If you’re writing for perfection, you’re writing to fail. Perfection is what editing is for.

While writing is a different process for every writer, my style seems to be to create first drafts that are more like skeletal remains (premains?) that finished works. They’re a lot like a T-101 from the movie the Terminator, a shiny mechanical skeleton devoid of form or personality, a caricature of what I want my story to be.

In other words, its crap, and it will need a lot of work before it becomes the story I intended.

Thomas Edison famously said both “I haven’t failed, I’ve found 10,000 ways that don’t work” and that “Genius is one percent inspiration and ninety-nine percent perspiration.” Those same ideas apply to writing.

Sure, all of us writers want to experience the ecstasy of the moment of creation. I think, to a degree, that’s what we all strive at writing for, yet we cannot ignore that, in some way, writing is a job that we have accepted. Jobs are hard work, and work doesn’t always turn out the way we want it to, especially when the work is creative.

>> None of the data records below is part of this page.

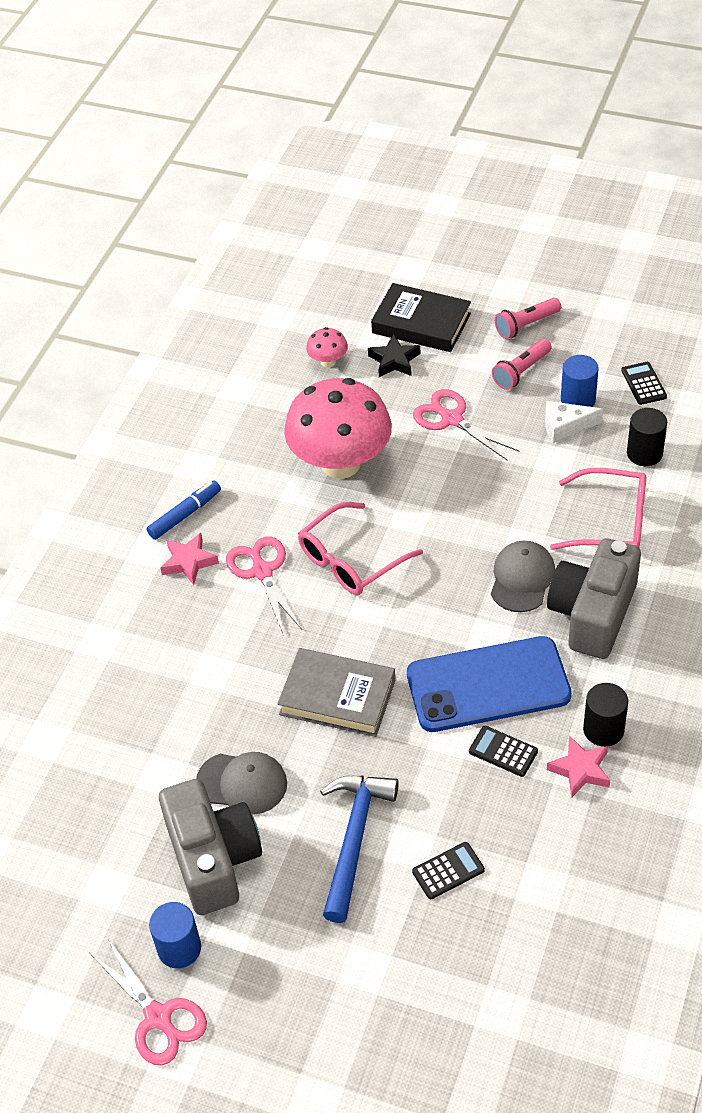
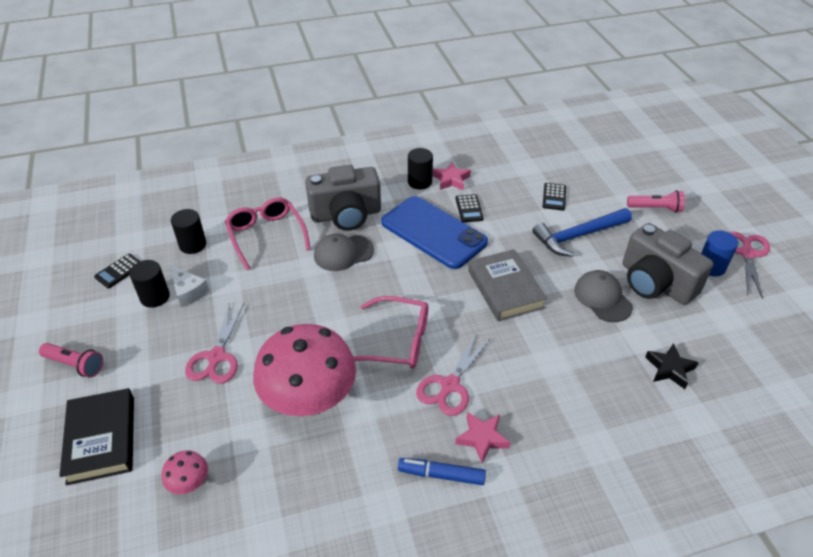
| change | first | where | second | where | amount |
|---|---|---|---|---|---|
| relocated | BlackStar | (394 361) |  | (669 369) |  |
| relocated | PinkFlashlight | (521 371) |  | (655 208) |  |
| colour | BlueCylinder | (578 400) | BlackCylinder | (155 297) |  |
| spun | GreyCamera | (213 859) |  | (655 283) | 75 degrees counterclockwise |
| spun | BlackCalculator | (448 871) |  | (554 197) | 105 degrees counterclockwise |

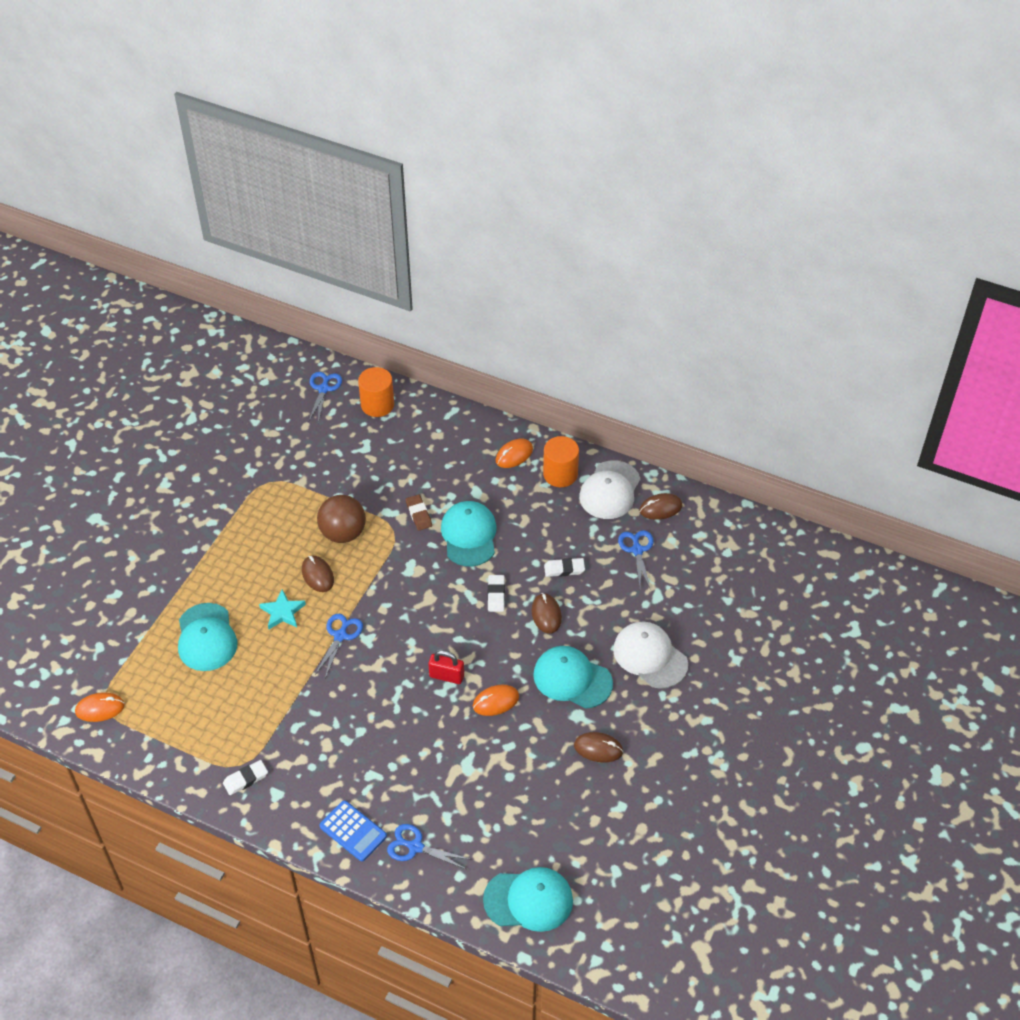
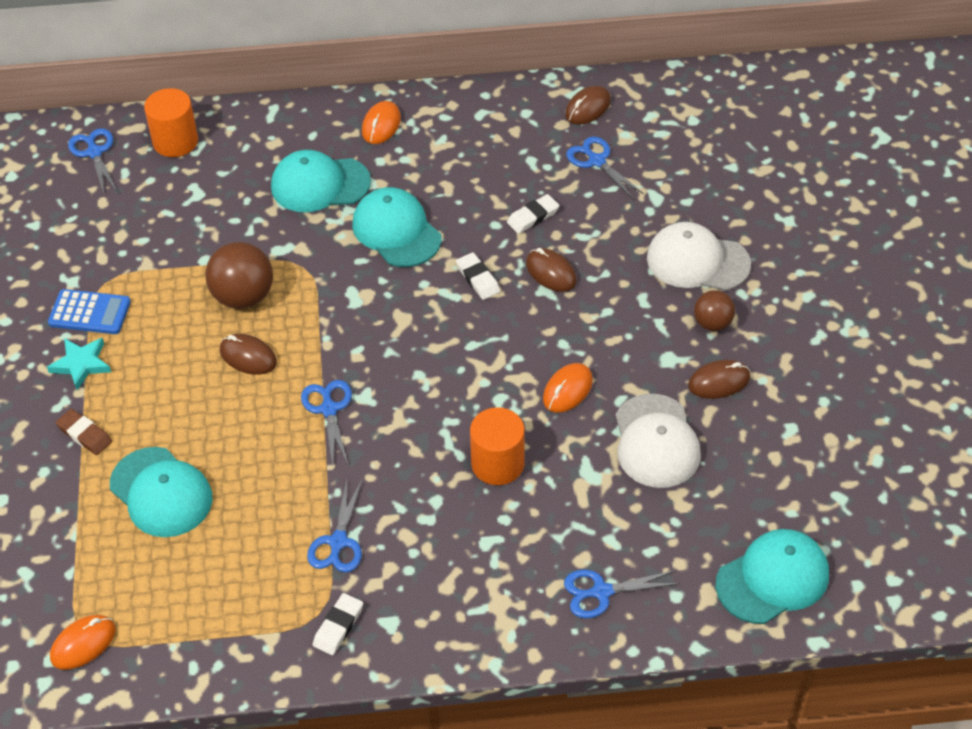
| change | first | where | second | where | amount |
|---|---|---|---|---|---|
| missing | RedPadlock | (446 676) |  |  |  |
| appeared |  |  | BlueScissors | (338 542) |  |
| appeared |  |  | BrownBall | (712 323) |  |
| relocated | TurquoiseStar | (282 612) |  | (81 364) |  |
| relocated | BlueCalculator | (353 831) |  | (89 313) |  |
| relocated | BrownEraser | (418 514) |  | (84 434) |  |
| relocated | TurquoiseCap | (572 679) |  | (320 184) |  |
| relocated | OrangeCylinder | (560 474) |  | (497 464) |  |
| relocated | WhiteCap | (610 490) |  | (656 441) |  |

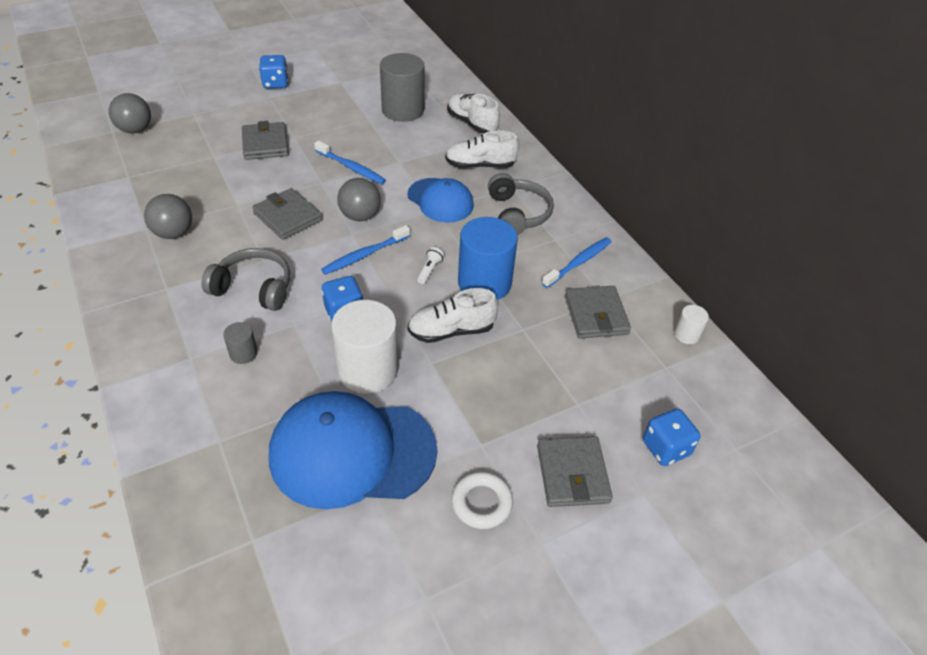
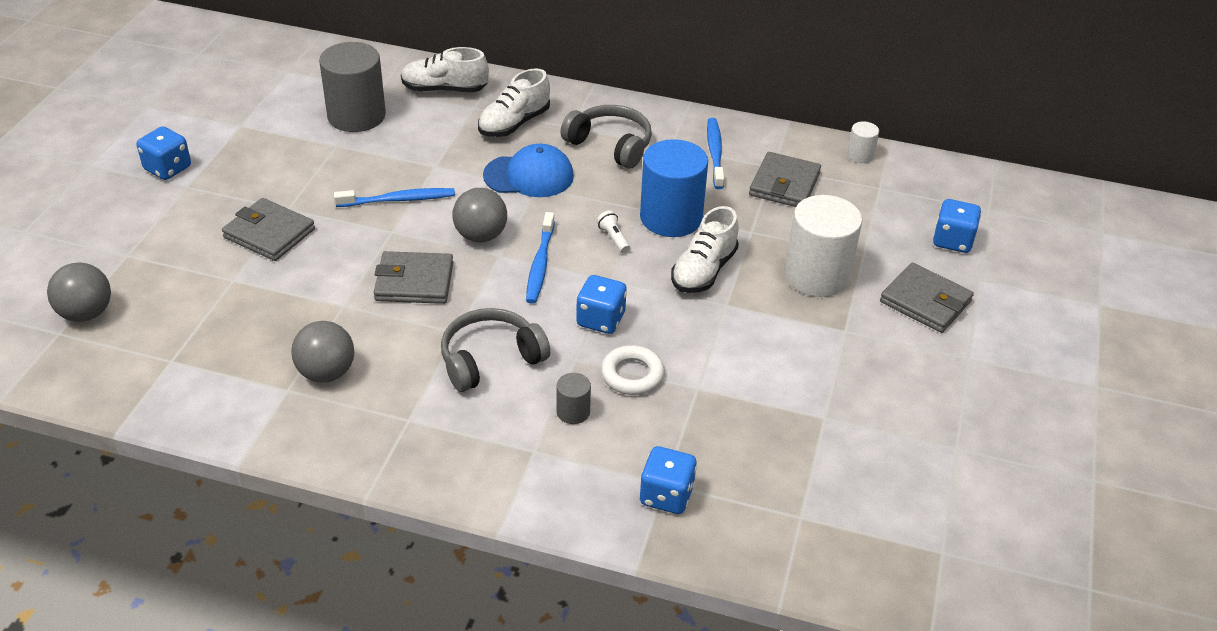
| change | first | where | second | where | amount |
|---|---|---|---|---|---|
| missing | BlueCap | (352 452) |  |  |  |
| appeared |  |  | BlueDice | (666 495) |  |
| relocated | WhiteCylinder | (368 370) |  | (817 275) |  |
| relocated | WhiteRing | (481 503) |  | (632 375) |  |
| spun | GreyWallet | (595 315) |  | (784 184) | 75 degrees clockwise |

The secret to succeeding at writing is to just write it, knowing full well you’ll probably have to go back and write it again. And again. And again.

That’s OK. It happens to everyone.

Recently, a researcher discovered that Jane Austin’s work benefited as much from her creative efforts as it did from the efforts of a good editor, which is unfortunate because most people have believed the fiction perpetrated by her brother after her death that her novels sprang from her pen complete. Unfortunately, the fiction that good writers are somehow able to produce perfect, complete work without effort has infected writers continuously since those heady days where every artist was a great master.

The reality is something entirely different. Most writers have to craft their stories the same way potters or sculptors craft clay. Most writers write something, then add to it, take away from it, wad it up and throw it in the trash, then dig it out and add and take away some more. That’s the natural process of writing, and again, that’s OK.

What’s most important, especially if you’re just starting as a writer, is that you’re writing at all. Start with quantity first. The quality will eventually come.